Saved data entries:

******************************

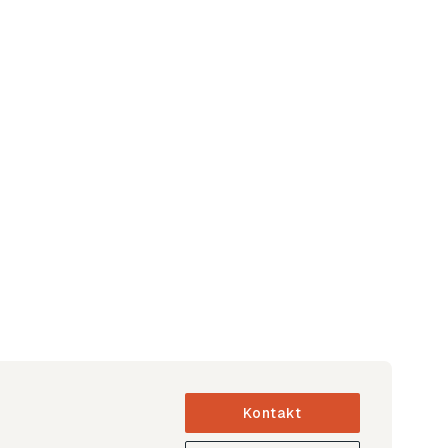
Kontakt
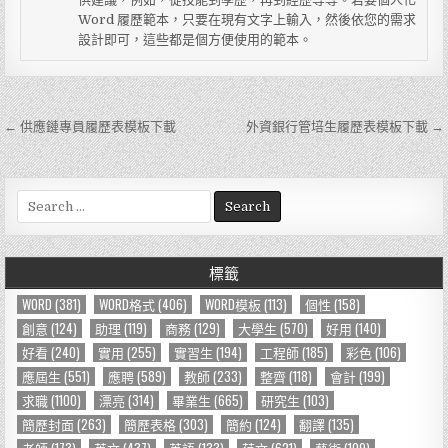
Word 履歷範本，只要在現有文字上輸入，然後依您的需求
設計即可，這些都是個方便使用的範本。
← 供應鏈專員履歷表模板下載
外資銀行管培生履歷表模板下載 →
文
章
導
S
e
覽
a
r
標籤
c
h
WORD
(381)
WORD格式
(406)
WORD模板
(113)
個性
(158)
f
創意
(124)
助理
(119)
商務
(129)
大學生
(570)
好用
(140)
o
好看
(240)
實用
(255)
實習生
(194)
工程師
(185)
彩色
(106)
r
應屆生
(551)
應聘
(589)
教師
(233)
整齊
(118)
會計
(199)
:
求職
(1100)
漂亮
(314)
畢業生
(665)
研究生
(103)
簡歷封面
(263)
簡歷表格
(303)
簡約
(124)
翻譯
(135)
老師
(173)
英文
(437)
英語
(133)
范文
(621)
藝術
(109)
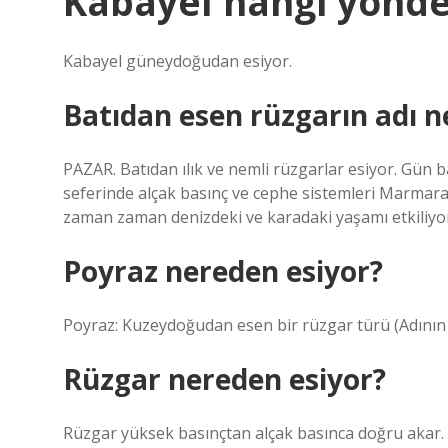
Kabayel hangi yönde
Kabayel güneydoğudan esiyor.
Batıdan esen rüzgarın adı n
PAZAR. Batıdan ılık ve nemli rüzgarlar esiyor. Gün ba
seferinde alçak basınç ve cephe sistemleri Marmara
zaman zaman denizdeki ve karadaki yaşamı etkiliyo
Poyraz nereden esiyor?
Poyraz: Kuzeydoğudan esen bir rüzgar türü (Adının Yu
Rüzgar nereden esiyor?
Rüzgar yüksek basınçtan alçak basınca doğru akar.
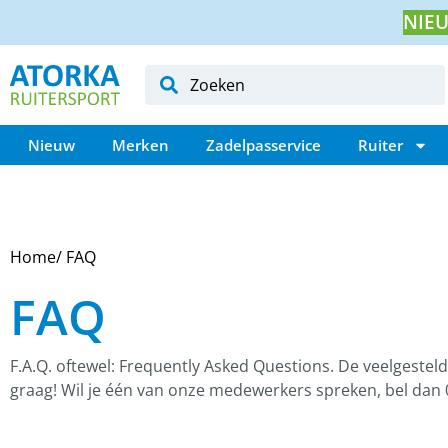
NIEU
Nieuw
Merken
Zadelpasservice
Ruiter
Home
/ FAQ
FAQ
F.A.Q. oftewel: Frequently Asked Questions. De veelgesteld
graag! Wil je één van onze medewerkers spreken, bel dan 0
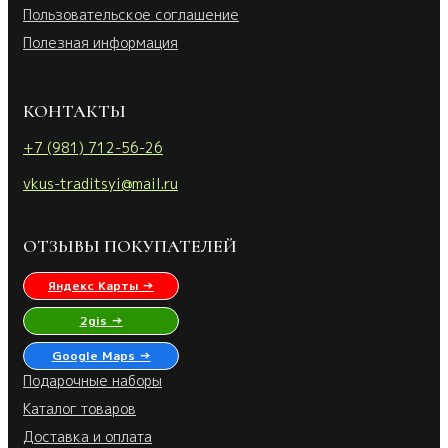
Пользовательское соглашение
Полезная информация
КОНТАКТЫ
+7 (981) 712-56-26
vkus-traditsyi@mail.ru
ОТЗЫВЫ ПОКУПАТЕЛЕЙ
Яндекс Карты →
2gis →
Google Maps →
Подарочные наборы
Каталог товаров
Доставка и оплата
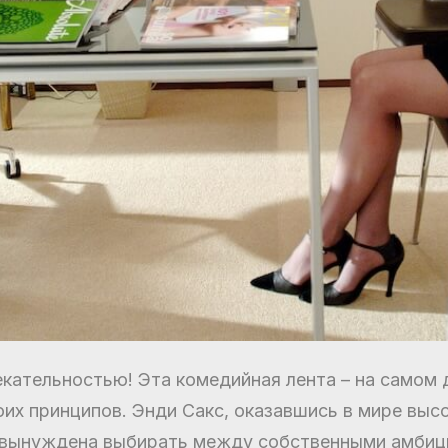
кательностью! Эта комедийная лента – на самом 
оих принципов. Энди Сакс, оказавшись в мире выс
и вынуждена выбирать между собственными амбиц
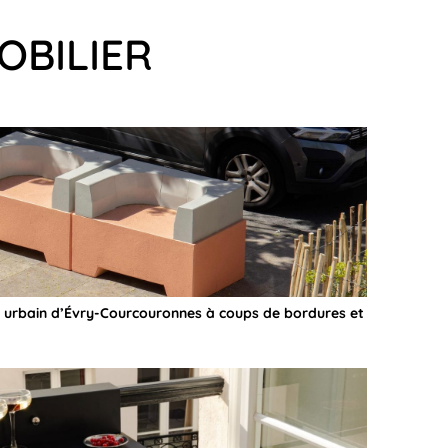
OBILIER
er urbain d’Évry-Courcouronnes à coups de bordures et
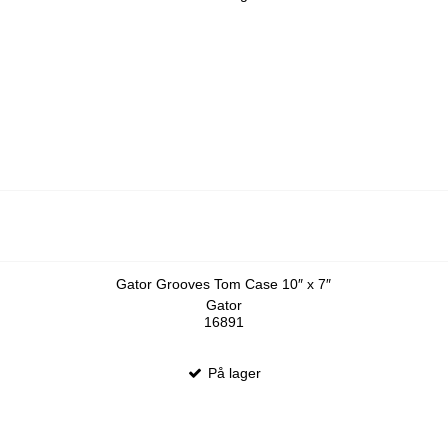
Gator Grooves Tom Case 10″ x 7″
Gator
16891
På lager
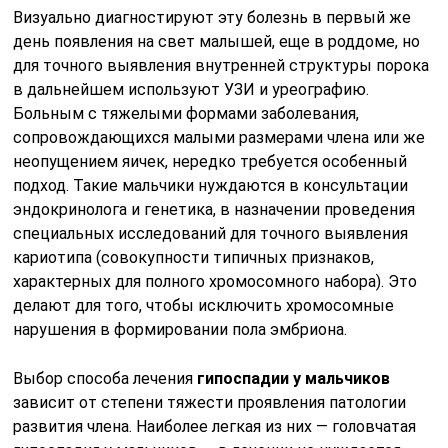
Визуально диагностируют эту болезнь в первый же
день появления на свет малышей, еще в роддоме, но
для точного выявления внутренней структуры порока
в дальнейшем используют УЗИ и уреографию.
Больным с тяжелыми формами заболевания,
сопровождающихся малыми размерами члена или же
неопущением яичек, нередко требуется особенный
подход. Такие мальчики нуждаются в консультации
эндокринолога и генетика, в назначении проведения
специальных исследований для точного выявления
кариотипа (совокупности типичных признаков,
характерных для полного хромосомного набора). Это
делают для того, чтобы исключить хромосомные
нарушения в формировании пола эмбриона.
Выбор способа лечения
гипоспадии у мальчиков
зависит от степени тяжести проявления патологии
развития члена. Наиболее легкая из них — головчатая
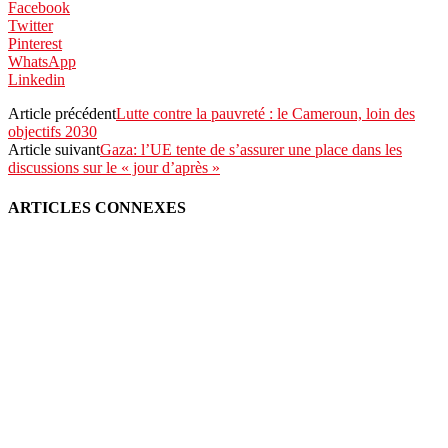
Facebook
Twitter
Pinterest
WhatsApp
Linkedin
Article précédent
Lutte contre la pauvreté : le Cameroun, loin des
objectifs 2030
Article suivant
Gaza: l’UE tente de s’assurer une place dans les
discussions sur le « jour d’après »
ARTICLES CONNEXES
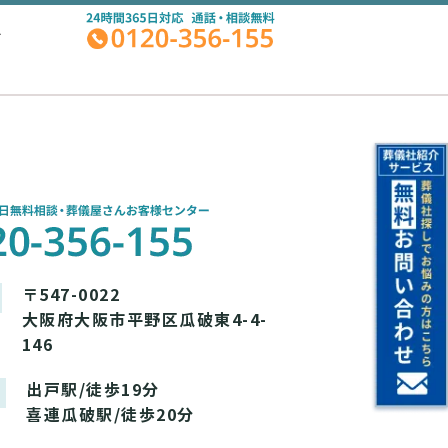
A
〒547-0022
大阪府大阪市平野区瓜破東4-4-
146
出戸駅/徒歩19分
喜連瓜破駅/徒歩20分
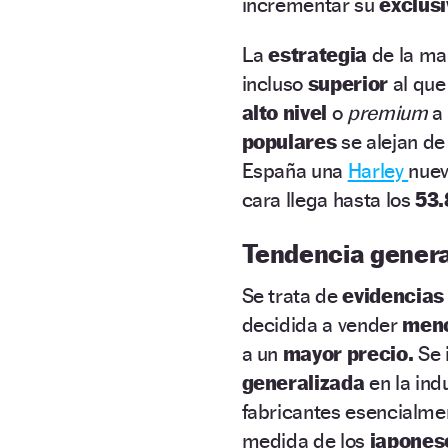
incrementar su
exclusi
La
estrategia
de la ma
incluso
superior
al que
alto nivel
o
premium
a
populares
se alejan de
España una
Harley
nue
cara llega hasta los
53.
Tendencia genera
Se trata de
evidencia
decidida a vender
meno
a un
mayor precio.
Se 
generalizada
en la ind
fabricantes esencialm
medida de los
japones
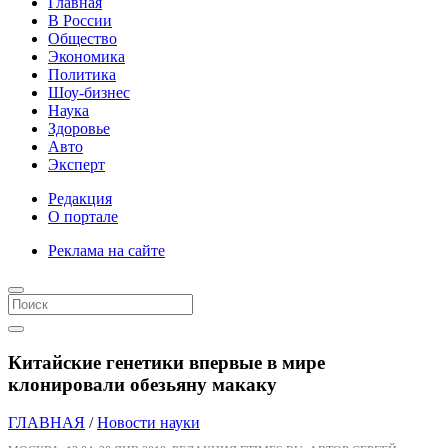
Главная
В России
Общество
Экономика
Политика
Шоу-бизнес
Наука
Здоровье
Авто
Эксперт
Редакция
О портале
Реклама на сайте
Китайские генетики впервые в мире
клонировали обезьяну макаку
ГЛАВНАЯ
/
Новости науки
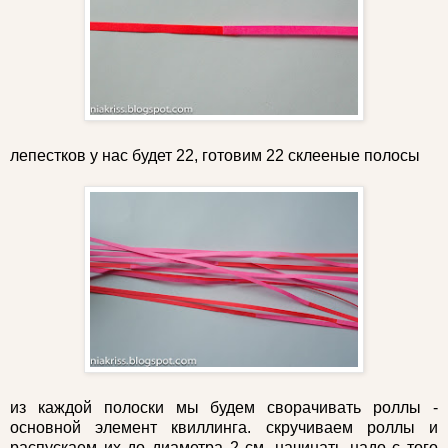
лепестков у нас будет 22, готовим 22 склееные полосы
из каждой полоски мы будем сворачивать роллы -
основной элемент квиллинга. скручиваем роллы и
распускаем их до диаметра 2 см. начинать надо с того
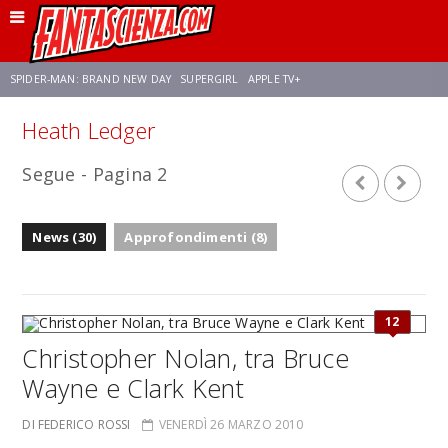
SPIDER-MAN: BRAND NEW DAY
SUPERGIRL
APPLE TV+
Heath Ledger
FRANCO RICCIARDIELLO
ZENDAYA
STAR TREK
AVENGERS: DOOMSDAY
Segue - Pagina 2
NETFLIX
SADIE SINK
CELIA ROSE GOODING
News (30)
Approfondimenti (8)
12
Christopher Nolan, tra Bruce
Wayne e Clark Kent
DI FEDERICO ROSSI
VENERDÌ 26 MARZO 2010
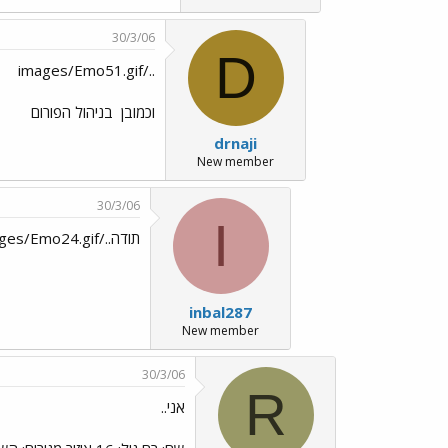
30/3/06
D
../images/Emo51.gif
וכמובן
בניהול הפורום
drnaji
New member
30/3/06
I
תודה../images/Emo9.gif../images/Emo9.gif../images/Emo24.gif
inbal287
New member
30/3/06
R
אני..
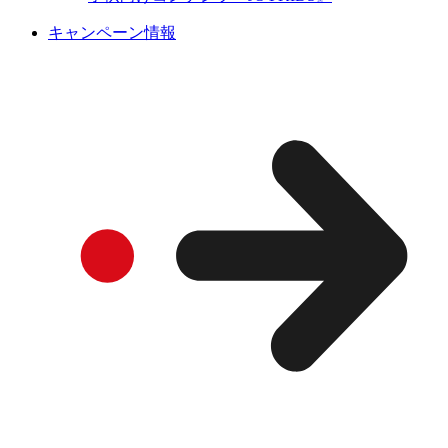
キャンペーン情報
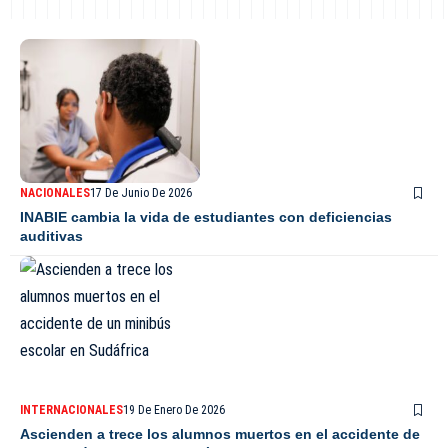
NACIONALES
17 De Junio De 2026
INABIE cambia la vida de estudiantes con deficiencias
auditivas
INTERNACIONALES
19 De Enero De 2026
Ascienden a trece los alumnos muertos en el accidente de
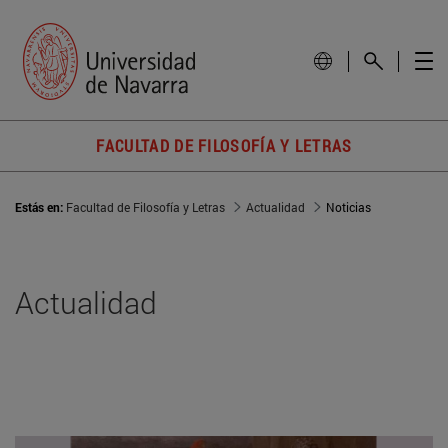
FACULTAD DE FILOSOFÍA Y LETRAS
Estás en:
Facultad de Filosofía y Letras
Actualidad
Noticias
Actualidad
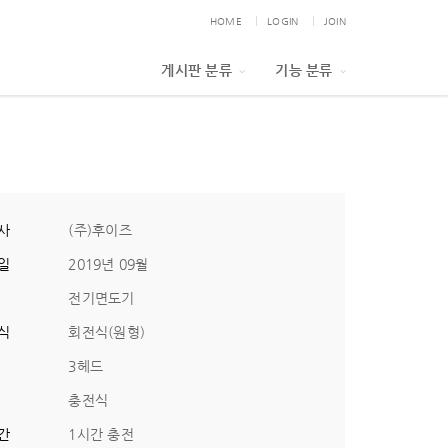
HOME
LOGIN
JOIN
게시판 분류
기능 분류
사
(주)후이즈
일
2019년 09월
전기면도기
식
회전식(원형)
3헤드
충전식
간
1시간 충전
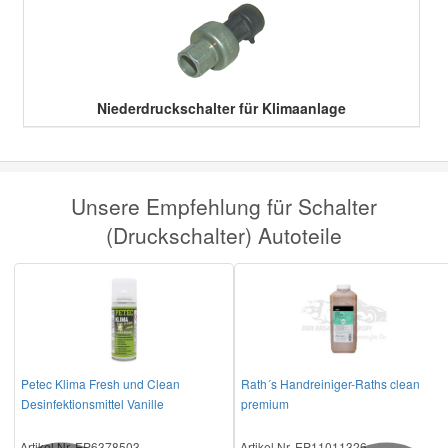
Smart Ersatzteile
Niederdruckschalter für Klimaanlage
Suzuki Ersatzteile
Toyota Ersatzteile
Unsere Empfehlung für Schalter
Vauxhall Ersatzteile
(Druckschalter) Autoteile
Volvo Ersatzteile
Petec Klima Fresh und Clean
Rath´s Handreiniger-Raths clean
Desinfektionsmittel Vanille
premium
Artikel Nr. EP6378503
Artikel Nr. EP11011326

******************************

With the images left out, output all the entries above exactly.

§ SOLUTION TO THIS TASK
Kontakt
Word 履歷範本，只要在現有文字上輸入，然後依您的需求
設計即可，這些都是個方便使用的範本。
← 供應鏈專員履歷表模板下載
外資銀行管培生履歷表模板下載 →
文
章
導
S
e
覽
a
r
標籤
c
h
WORD
(381)
WORD格式
(406)
WORD模板
(113)
個性
(158)
f
創意
(124)
助理
(119)
商務
(129)
大學生
(570)
好用
(140)
o
好看
(240)
實用
(255)
實習生
(194)
工程師
(185)
彩色
(106)
r
應屆生
(551)
應聘
(589)
教師
(233)
整齊
(118)
會計
(199)
:
求職
(1100)
漂亮
(314)
畢業生
(665)
研究生
(103)
簡歷封面
(263)
簡歷表格
(303)
簡約
(124)
翻譯
(135)
老師
(173)
英文
(437)
英語
(133)
范文
(621)
藝術
(109)
Kabayel hangi yönde
Kabayel güneydoğudan esiyor.
Batıdan esen rüzgarın adı n
PAZAR. Batıdan ılık ve nemli rüzgarlar esiyor. Gün ba
seferinde alçak basınç ve cephe sistemleri Marmara
zaman zaman denizdeki ve karadaki yaşamı etkiliyo
Poyraz nereden esiyor?
Poyraz: Kuzeydoğudan esen bir rüzgar türü (Adının Yu
Rüzgar nereden esiyor?
Rüzgar yüksek basınçtan alçak basınca doğru akar.
NIEU
Nieuw
Merken
Zadelpasservice
Ruiter
Home
/ FAQ
FAQ
F.A.Q. oftewel: Frequently Asked Questions. De veelgesteld
graag! Wil je één van onze medewerkers spreken, bel dan 0
Пользовательское соглашение
Полезная информация
КОНТАКТЫ
+7 (981) 712-56-26
vkus-traditsyi@mail.ru
ОТЗЫВЫ ПОКУПАТЕЛЕЙ
Яндекс Карты →
2gis →
Google Maps →
Подарочные наборы
Каталог товаров
Доставка и оплата
кательностью! Эта комедийная лента – на самом 
оих принципов. Энди Сакс, оказавшись в мире выс
и вынуждена выбирать между собственными амбиц
OBILIER
er urbain d’Évry-Courcouronnes à coups de bordures et
Gator Grooves Tom Case 10″ x 7″
Gator
16891
På lager
Визуально диагностируют эту болезнь в первый же
день появления на свет малышей, еще в роддоме, но
для точного выявления внутренней структуры порока
в дальнейшем используют УЗИ и уреографию.
Больным с тяжелыми формами заболевания,
сопровождающихся малыми размерами члена или же
неопущением яичек, нередко требуется особенный
подход. Такие мальчики нуждаются в консультации
эндокринолога и генетика, в назначении проведения
специальных исследований для точного выявления
кариотипа (совокупности типичных признаков,
характерных для полного хромосомного набора). Это
делают для того, чтобы исключить хромосомные
нарушения в формировании пола эмбриона.
Выбор способа лечения
гипоспадии у мальчиков
зависит от степени тяжести проявления патологии
развития члена. Наиболее легкая из них — головчатая
Facebook
Twitter
Pinterest
WhatsApp
Linkedin
Article précédent
Lutte contre la pauvreté : le Cameroun, loin des
objectifs 2030
Article suivant
Gaza: l’UE tente de s’assurer une place dans les
discussions sur le « jour d’après »
ARTICLES CONNEXES
A
〒547-0022
大阪府大阪市平野区瓜破東4-4-
146
出戸駅/徒歩19分
喜連瓜破駅/徒歩20分
incrementar su
exclusi
La
estrategia
de la ma
incluso
superior
al que
alto nivel
o
premium
a
populares
se alejan de
España una
Harley
nue
cara llega hasta los
53.
Tendencia genera
Se trata de
evidencia
decidida a vender
meno
a un
mayor precio.
Se 
generalizada
en la ind
fabricantes esencialm
medida de los
japones
Главная
В России
Общество
Экономика
Политика
Шоу-бизнес
Наука
Здоровье
Авто
Эксперт
Редакция
О портале
Реклама на сайте
Китайские генетики впервые в мире
клонировали обезьяну макаку
ГЛАВНАЯ
/
Новости науки
лепестков у нас будет 22, готовим 22 склееные полосы
из каждой полоски мы будем сворачивать роллы -
основной элемент квиллинга. скручиваем роллы и
распускаем их до диаметра 2 см. начинать надо с того
SPIDER-MAN: BRAND NEW DAY
SUPERGIRL
APPLE TV+
Heath Ledger
FRANCO RICCIARDIELLO
ZENDAYA
STAR TREK
AVENGERS: DOOMSDAY
Segue - Pagina 2
NETFLIX
SADIE SINK
CELIA ROSE GOODING
News (30)
Approfondimenti (8)
12
Christopher Nolan, tra Bruce
Wayne e Clark Kent
DI FEDERICO ROSSI
VENERDÌ 26 MARZO 2010
30/3/06
D
../images/Emo51.gif
וכמובן
בניהול הפורום
drnaji
New member
30/3/06
I
תודה../images/Emo9.gif../images/Emo9.gif../images/Emo24.gif
inbal287
New member
30/3/06
R
אני..
キャンペーン情報
NACIONALES
17 De Junio De 2026
INABIE cambia la vida de estudiantes con deficiencias
auditivas
INTERNACIONALES
19 De Enero De 2026
Ascienden a trece los alumnos muertos en el accidente de
FACULTAD DE FILOSOFÍA Y LETRAS
Estás en:
Facultad de Filosofía y Letras
Actualidad
Noticias
Actualidad
HOME
LOGIN
JOIN
게시판 분류
기능 분류
사
(주)후이즈
일
2019년 09월
전기면도기
식
회전식(원형)
3헤드
충전식
간
1시간 충전
Smart Ersatzteile
Niederdruckschalter für Klimaanlage
Suzuki Ersatzteile
Toyota Ersatzteile
Unsere Empfehlung für Schalter
Vauxhall Ersatzteile
(Druckschalter) Autoteile
Volvo Ersatzteile
Petec Klima Fresh und Clean
Rath´s Handreiniger-Raths clean
Desinfektionsmittel Vanille
premium
Artikel Nr. EP6378503
Artikel Nr. EP11011326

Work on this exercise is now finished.